• [PROBLEM REQUIREMENTS] Return, unchanged, everything in the records from the line containing "pose: elev=303.1 azim=330.0" down to the line containing "Dot at: (256, 260)", including both of those lines.

• [RECORDS PROVIDED]
** BEGIN **

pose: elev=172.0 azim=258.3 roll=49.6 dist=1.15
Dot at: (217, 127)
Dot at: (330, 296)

** END **
** BEGIN **

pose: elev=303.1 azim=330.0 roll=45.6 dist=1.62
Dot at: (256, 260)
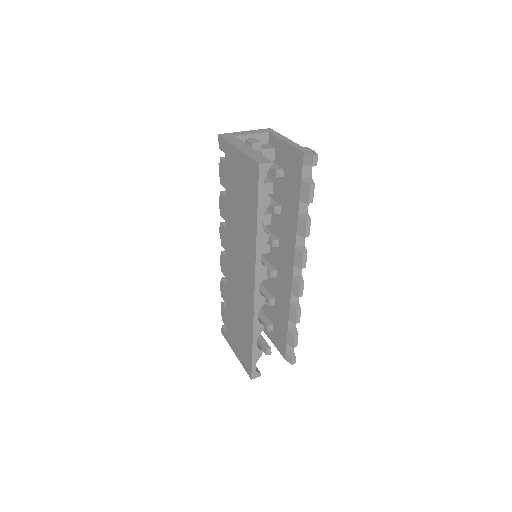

** END **

• [SOLUTION]
pose: elev=303.1 azim=330.0 roll=45.6 dist=1.62
Dot at: (256, 260)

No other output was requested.